Clubs will have access to all of the data to see how many minutes their players have played, and how close any of them may be to their match limits.
The RFL also have that data and insisted on Thursday they would not enforce match limits, with the hopes that the clubs take matters into their own hands and adhere to the regulations.
Are there exemptions?
It appears so. For example, if one forward has already played 25 full game equivalents and is due to play in a Grand Final, they would not be prevented from doing so.
The concept was likened by Jones to one going into an overdraft with their bank; they can play above and beyond their match limits in a season, but then will have to sit out more rugby at the start of the next season until their 12-month rolling period begins again.
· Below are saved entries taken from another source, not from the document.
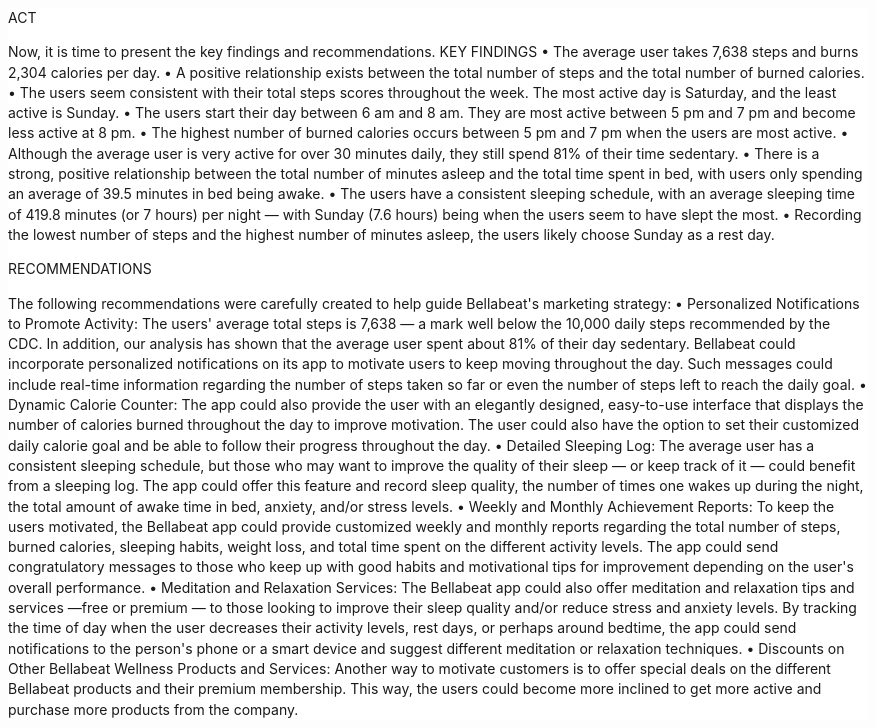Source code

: ACT

Now, it is time to present the key findings and recommendations.
KEY FINDINGS
•	The average user takes 7,638 steps and burns 2,304 calories per day.
•	A positive relationship exists between the total number of steps and the total number of burned calories.
•	The users seem consistent with their total steps scores throughout the week. The most active day is Saturday, and the least active is Sunday.
•	The users start their day between 6 am and 8 am. They are most active between 5 pm and 7 pm and become less active at 8 pm.
•	The highest number of burned calories occurs between 5 pm and 7 pm when the users are most active.
•	Although the average user is very active for over 30 minutes daily, they still spend 81% of their time sedentary.
•	There is a strong, positive relationship between the total number of minutes asleep and the total time spent in bed, with users only spending an average of 39.5 minutes in bed being awake.
•	The users have a consistent sleeping schedule, with an average sleeping time of 419.8 minutes (or 7 hours) per night — with Sunday (7.6 hours) being when the users seem to have slept the most.
•	Recording the lowest number of steps and the highest number of minutes asleep, the users likely choose Sunday as a rest day.

RECOMMENDATIONS

The following recommendations were carefully created to help guide Bellabeat's marketing strategy:
•	Personalized Notifications to Promote Activity: The users' average total steps is 7,638 — a mark well below the 10,000 daily steps recommended by the CDC. In addition, our analysis has shown that the average user spent about 81% of their day sedentary. Bellabeat could incorporate personalized notifications on its app to motivate users to keep moving throughout the day. Such messages could include real-time information regarding the number of steps taken so far or even the number of steps left to reach the daily goal.
•	Dynamic Calorie Counter: The app could also provide the user with an elegantly designed, easy-to-use interface that displays the number of calories burned throughout the day to improve motivation. The user could also have the option to set their customized daily calorie goal and be able to follow their progress throughout the day.
•	Detailed Sleeping Log: The average user has a consistent sleeping schedule, but those who may want to improve the quality of their sleep — or keep track of it — could benefit from a sleeping log. The app could offer this feature and record sleep quality, the number of times one wakes up during the night, the total amount of awake time in bed, anxiety, and/or stress levels.
•	Weekly and Monthly Achievement Reports: To keep the users motivated, the Bellabeat app could provide customized weekly and monthly reports regarding the total number of steps, burned calories, sleeping habits, weight loss, and total time spent on the different activity levels. The app could send congratulatory messages to those who keep up with good habits and motivational tips for improvement depending on the user's overall performance.
•	Meditation and Relaxation Services: The Bellabeat app could also offer meditation and relaxation tips and services —free or premium — to those looking to improve their sleep quality and/or reduce stress and anxiety levels. By tracking the time of day when the user decreases their activity levels, rest days, or perhaps around bedtime, the app could send notifications to the person's phone or a smart device and suggest different meditation or relaxation techniques.
•	Discounts on Other Bellabeat Wellness Products and Services: Another way to motivate customers is to offer special deals on the different Bellabeat products and their premium membership. This way, the users could become more inclined to get more active and purchase more products from the company.
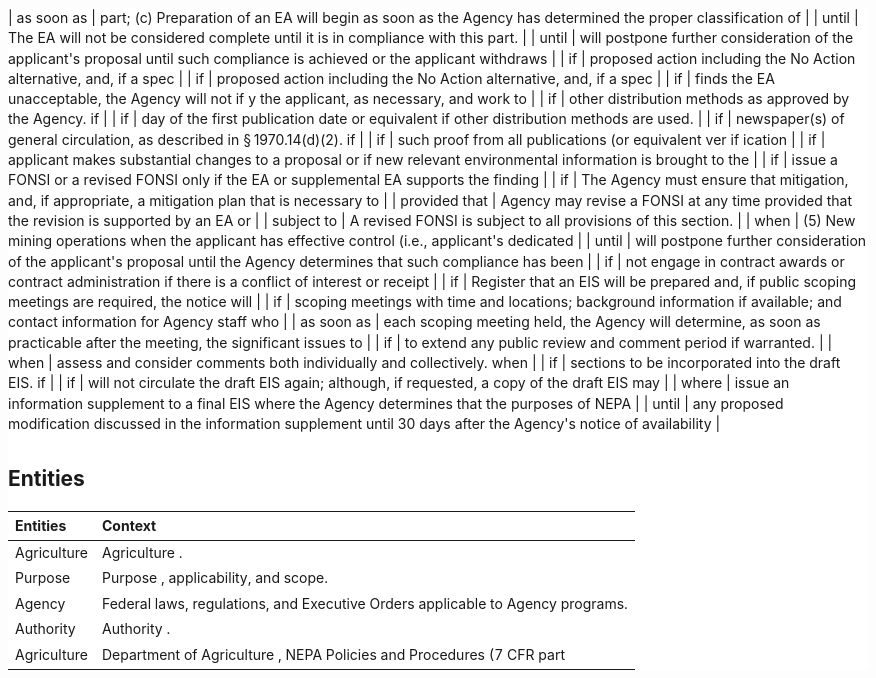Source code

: | as soon as    | part; (c) Preparation of an EA will begin as soon as the Agency has determined the proper classification of                                         |
| until         | The EA will not be considered complete  until  it is in compliance with this part.                                                                  |
| until         | will postpone further consideration of the applicant's proposal until such compliance is achieved or the applicant withdraws                        |
| if            | proposed action including the No Action alternative, and, if  a spec                                                                                |
| if            | proposed action including the No Action alternative, and, if  a spec                                                                                |
| if            | finds the EA unacceptable, the Agency will not if y the applicant, as necessary, and work to                                                        |
| if            | other distribution methods as approved by the Agency. if                                                                                            |
| if            | day of the first publication date or equivalent if  other distribution methods are used.                                                            |
| if            | newspaper(s) of general circulation, as described in &#167;&#8201;1970.14(d)(2). if                                                                 |
| if            | such proof from all publications (or equivalent ver if ication                                                                                      |
| if            | applicant makes substantial changes to a proposal or if new relevant environmental information is brought to the                                    |
| if            | issue a FONSI or a revised FONSI only if the EA or supplemental EA supports the finding                                                             |
| if            | The Agency must ensure that mitigation, and,  if appropriate, a mitigation plan that is necessary to                                                |
| provided that | Agency may revise a FONSI at any time provided that the revision is supported by an EA or                                                           |
| subject to    | A revised FONSI is  subject to  all provisions of this section.                                                                                     |
| when          | (5) New mining operations  when the applicant has effective control (i.e., applicant's dedicated                                                    |
| until         | will postpone further consideration of the applicant's proposal until the Agency determines that such compliance has been                           |
| if            | not engage in contract awards or contract administration if there is a conflict of interest or receipt                                              |
| if            | Register that an EIS will be prepared and, if public scoping meetings are required, the notice will                                                 |
| if            | scoping meetings with time and locations; background information if available; and contact information for Agency staff who                         |
| as soon as    | each scoping meeting held, the Agency will determine, as soon as practicable after the meeting, the significant issues to                           |
| if            | to extend any public review and comment period if  warranted.                                                                                       |
| when          | assess and consider comments both individually and collectively. when                                                                               |
| if            | sections to be incorporated into the draft EIS. if                                                                                                  |
| if            | will not circulate the draft EIS again; although, if requested, a copy of the draft EIS may                                                         |
| where         | issue an information supplement to a final EIS where the Agency determines that the purposes of NEPA                                                |
| until         | any proposed modification discussed in the information supplement until 30 days after the Agency's notice of availability                           |


## Entities

| Entities                            | Context                                                                                                                                            |
|:------------------------------------|:---------------------------------------------------------------------------------------------------------------------------------------------------|
| Agriculture                         | Agriculture .                                                                                                                                      |
| Purpose                             | Purpose , applicability, and scope.                                                                                                                |
| Agency                              | Federal laws, regulations, and Executive Orders applicable to Agency  programs.                                                                    |
| Authority                           | Authority .                                                                                                                                        |
| Agriculture                         | Department of  Agriculture , NEPA Policies and Procedures (7 CFR part                                                                              |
“When you look at reducing cumulation over a full player’s career, this is significant,” he said.
“What we’ve also done around this recommendation is that it’ll be a rolling 12-month period. It isn’t that you have credits and can spend them before a Grand Final.
“It’s if you go into an overdraft at the back end of the year, the club and player will need to reduce their game-time at the start of the next time within that 12-month period.”
What competitions do match limits count for?
All domestic rugby in the United Kingdom – so league, Challenge Cup, 1895 Cup and play-offs.
It does not include international rugby, as the IRL do not have these rules in place so players are not bound by any match limits at international level.